Por Gustavo Bertoche | Muitas vezes a pergunta sobre o objetivo da filosofia já foi feita e respondida. Algumas respostas são boas: é o caso da resposta de Paulo Ghiraldelli Jr., que afirma que a filosofia tem o objetivo de desbanalizar o banal – o que quer dizer que a tarefa da filosofia é mostrar que tudo que achamos muito simples e evidente no mundo é, na verdade, muito surpreendente, e que nossa apatia diante da existência não é mais que um estado de infeliz sonolência da qual a atividade filosófica nos desperta.
Outras respostas são idiotas: é o caso de quem afirma que a filosofia tem valor por si mesma, que é uma atividade sem finalidade imediata, e que é a única disciplina que prescinde de justificação. Esse tipo de resposta à pergunta sobre o objetivo da filosofia é má porque quem afirma isso não sabe o que é filosofia, mas finge saber. E se é um professor quem diz que a filosofia reserva-se o direito de não ter objetivo, tanto pior, pois só demonstra que, além de não saber os fundamentos do que leciona, dedica sua vida a uma atividade que acredita não ter sentido. Um sujeito que trabalha numa profissão em que não vê sentido é um idiota.

*-*-*

Atividade: Dê continuidade ao texto sobre o objetivo da filosofia, começando logo após a última frase dele. O material que vem depois não tem nenhum papel aqui.

Informações exibidas:
*-*-*

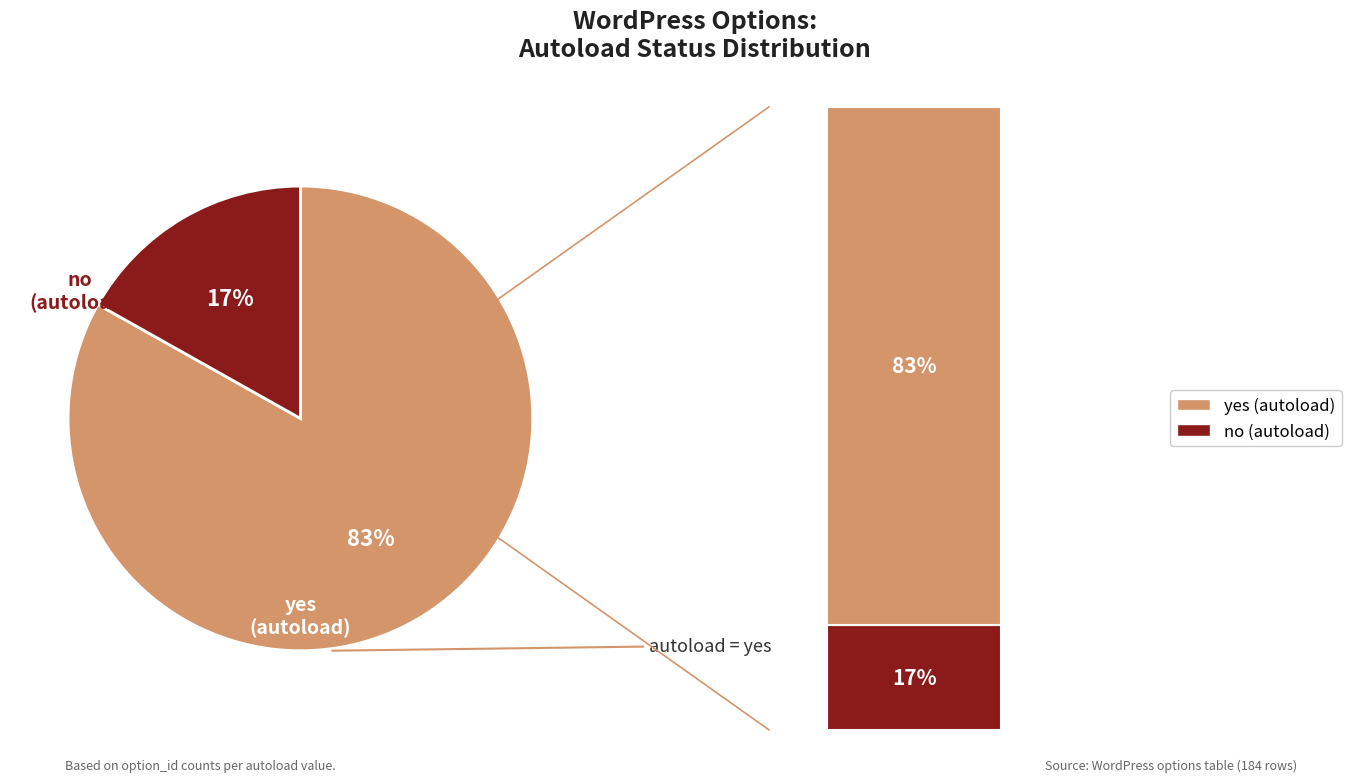

Between yes and no, which is larger?

yes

*-*-*

Resultado:
Para responder à pergunta do título, é necessário compreender, em primeiro lugar, que a filosofia tem um objetivo. O objetivo mais imediato da filosofia é o mesmo objetivo último de todas as ciências teóricas: ordenar o conjunto de percepções subjetivas e intersubjetivas a respeito da realidade.
Adoto aqui a palavra “ciência” no sentido mais lato. Assim, a filosofia é uma ciência, assim como a física, a sociologia, a psicologia e até a astrologia. Note que utilizo o objetivo das ciências teóricas como componente da sua definição: todas as ciências teóricas têm o objetivo de ordenar a realidade.
A filosofia também. O que os filósofos fizeram e fazem é tentar, cada um a seu modo, ordenar a realidade. (Por isso, a partir do significado da palavra κόσμος , “Cosmos”, que significa “ordem”, toda filosofia, assim como toda ciência teórica, é uma cosmologia). Os filósofos procuram uma ordenação da realidade adequada aos conceitos que possuem; se os conceitos, especialmente os conceitos a priori, são dinâmicos e mudam de lugar para lugar, de língua para língua, de geração para geração, então é óbvio que os filósofos sempre estão procurando por uma nova organização conceitual que signifique uma ordenação mais coerente e mais plausível.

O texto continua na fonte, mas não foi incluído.